━━━━━ MATERIAL TO PROCESS
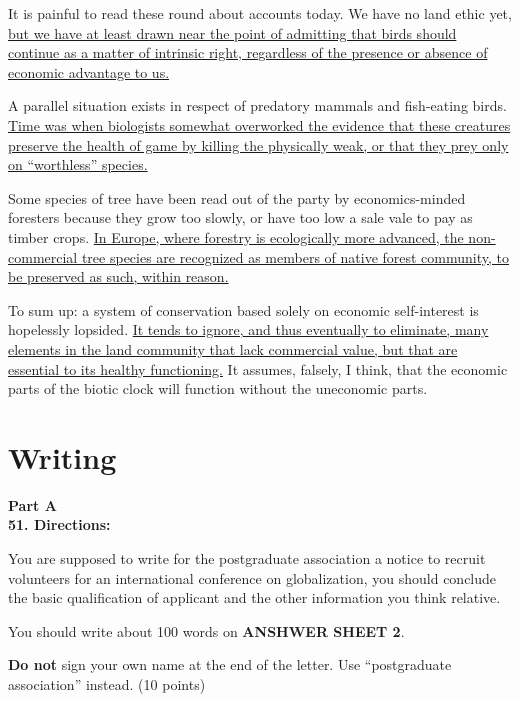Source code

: It is painful to read these round about accounts today. We have no land
ethic yet, \transnum \uline{but we have at least drawn near the point of
	admitting that birds should continue as a matter of intrinsic right,
	regardless of the presence or absence of economic advantage to us.}

A parallel situation exists in respect of predatory mammals and
fish-eating birds. \transnum \uline{Time was when biologists somewhat
	overworked the evidence that these creatures preserve the health of
	game by killing the physically weak, or that they prey only on
	``worthless'' species.}

Some species of tree have been read out of the party by economics-minded
foresters because they grow too slowly, or have too low a sale vale to
pay as timber crops. \transnum \uline{In Europe, where forestry is
	ecologically more advanced, the non-commercial tree species are
	recognized as members of native forest community, to be preserved as
	such, within reason.}

To sum up: a system of conservation based solely on economic
self-interest is hopelessly lopsided. \transnum \uline{It tends to
	ignore, and thus eventually to eliminate, many elements in the land
	community that lack commercial value, but that are essential to its
	healthy functioning.} It assumes, falsely, I think, that the economic
parts of the biotic clock will function without the uneconomic parts.



\section{Writing}


\noindent
\textbf{Part A}\\
\textbf{51. Directions:}




You are supposed to write for the postgraduate association a notice to
recruit volunteers for an international conference on globalization, you
should conclude the basic qualification of applicant and the other
information you think relative.

You should write about 100 words on \textbf{ANSHWER SHEET 2}.

 \textbf{Do not} sign your own name at
the end of the letter. Use ``postgraduate association'' instead. (10 points)



\vspace{2em}

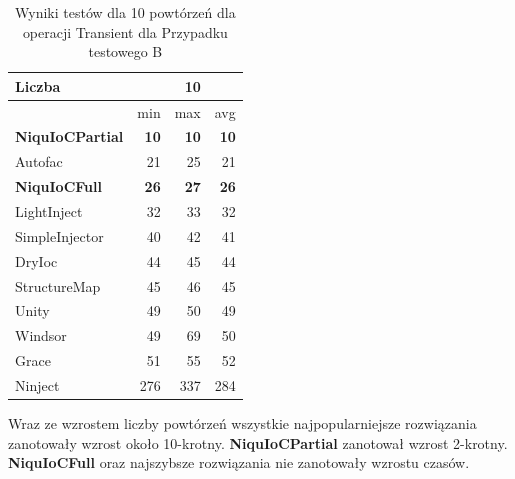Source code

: \documentclass[12pt]{article}
\begin{document}
\begin{table}[H]
\captionsetup{belowskip=0pt,aboveskip=0pt}
\begin{center}
\begin{small}
	\begin{tabular}{ | l | r r r | }
    		\hline
Liczba & & 10 & \\ \hline
 & min & max & avg \\ \hline
\textbf{NiquIoCPartial} & \textbf{10} & \textbf{10} & \textbf{10} \\ \hline
Autofac & 21 & 25 & 21 \\ \hline
\textbf{NiquIoCFull} & \textbf{26} & \textbf{27} & \textbf{26} \\ \hline
LightInject & 32 & 33 & 32 \\ \hline
SimpleInjector & 40 & 42 & 41 \\ \hline
DryIoc & 44 & 45 & 44 \\ \hline
StructureMap & 45 & 46 & 45 \\ \hline
Unity & 49 & 50 & 49 \\ \hline
Windsor & 49 & 69 & 50 \\ \hline
Grace & 51 & 55 & 52 \\ \hline
Ninject & 276 & 337 & 284 \\ \hline
  	\end{tabular}
\end{small}
\end{center}
\caption{Wyniki testów dla 10 powtórzeń dla operacji Transient dla Przypadku testowego B}
\label{TestCaseB_Transient10}
\end{table}
Wraz ze wzrostem liczby powtórzeń wszystkie najpopularniejsze rozwiązania zanotowały wzrost około 10-krotny. \textbf{NiquIoCPartial} zanotował wzrost 2-krotny. \textbf{NiquIoCFull} oraz najszybsze rozwiązania nie zanotowały wzrostu czasów.
\\ \\
\end{document}
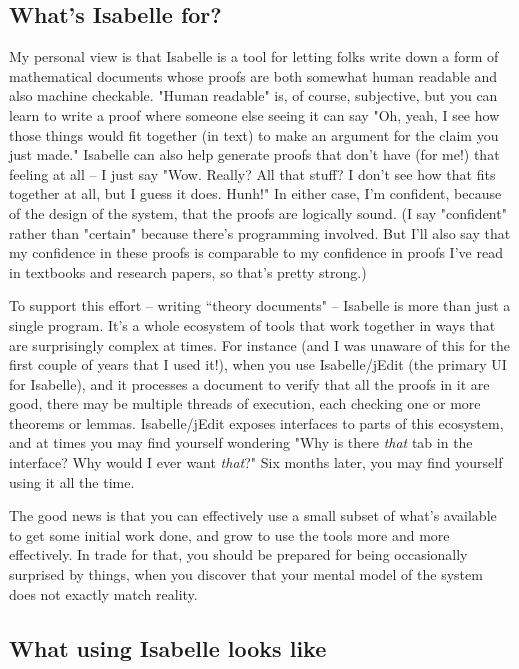 \subsection*{What's Isabelle for?}
My personal view is that Isabelle is a tool for letting folks write down 
a form of mathematical documents whose proofs are both somewhat human 
readable and also machine checkable. "Human readable" is, of course, subjective, but you can learn to write a proof where someone else seeing it can say "Oh, yeah, I see how those things would fit together (in text) to make an argument for the claim you just made." Isabelle can also help generate proofs that don't have (for me!) that feeling at all -- I just say "Wow. Really? All that stuff? I don't see how that fits together at all, but I guess it does. Hunh!"  In either case, I'm confident, because of the design of the system, that the proofs are logically sound. (I say "confident" rather than "certain" because there's programming involved. But I'll also say that my confidence in 
these proofs is comparable to my confidence in proofs I've read in textbooks and research papers, so that's pretty strong.)

To support this effort -- writing ``theory documents" -- Isabelle is more than just a single program. It's a whole ecosystem of tools that work together in ways that are surprisingly complex at times. For instance (and I was unaware of this for the first couple of years that I used it!), when you use Isabelle/jEdit (the primary UI for Isabelle), and it processes a document to verify that all the proofs in it are good, there may be multiple threads of execution, each checking one or more theorems or lemmas. Isabelle/jEdit exposes interfaces to parts of this ecosystem, and at times you may find yourself wondering "Why is there \textit{that} tab in the interface? Why would I ever want \textit{that}?" Six months later, you may find yourself using it all the time. 

The good news is that you can effectively use a small subset of what's available to get some initial work done, and grow to use the tools more and more effectively. In trade for that, you should be prepared for being occasionally surprised by things, when you discover that your mental model of the system does not exactly match reality. 

\subsection*{What using Isabelle looks like}

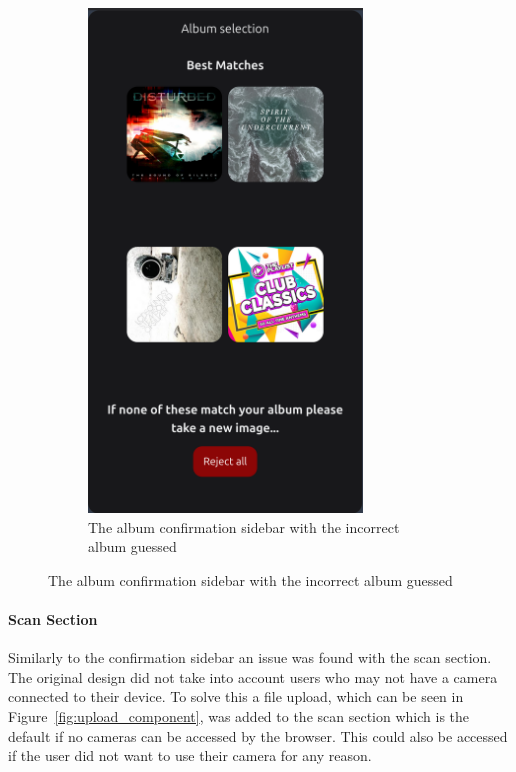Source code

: \begin{figure}[H]
\begin{subfigure}[t]{0.3\textwidth}
        \includegraphics[width=0.8\textwidth]{figures/top_results_confirm.png}
        \caption{The album confirmation sidebar with the incorrect album guessed}
        \label{fig:album_confirmation_sidebar_incorrect}
    \end{subfigure}
\end{figure}

\paragraph{Scan Section}
Similarly to the confirmation sidebar an issue was found with the scan section. The original design did not take into account users who may not have a camera connected to their device. To solve this a file upload, which can be seen in Figure~\ref{fig:upload_component}, was added to the scan section which is the default if no cameras can be accessed by the browser. This could also be accessed if the user did not want to use their camera for any reason.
━━━━━━━━━━
**EXERCISE PROMPT**. Go back to the entries above and restate word for word every line from the first through the one that contains "overworked the evidence", leaving the pictures behind.

**OUTPUT OF THE EXERCISE**.
Source code

: It is painful to read these round about accounts today. We have no land
ethic yet, \transnum \uline{but we have at least drawn near the point of
	admitting that birds should continue as a matter of intrinsic right,
	regardless of the presence or absence of economic advantage to us.}

A parallel situation exists in respect of predatory mammals and
fish-eating birds. \transnum \uline{Time was when biologists somewhat
	overworked the evidence that these creatures preserve the health of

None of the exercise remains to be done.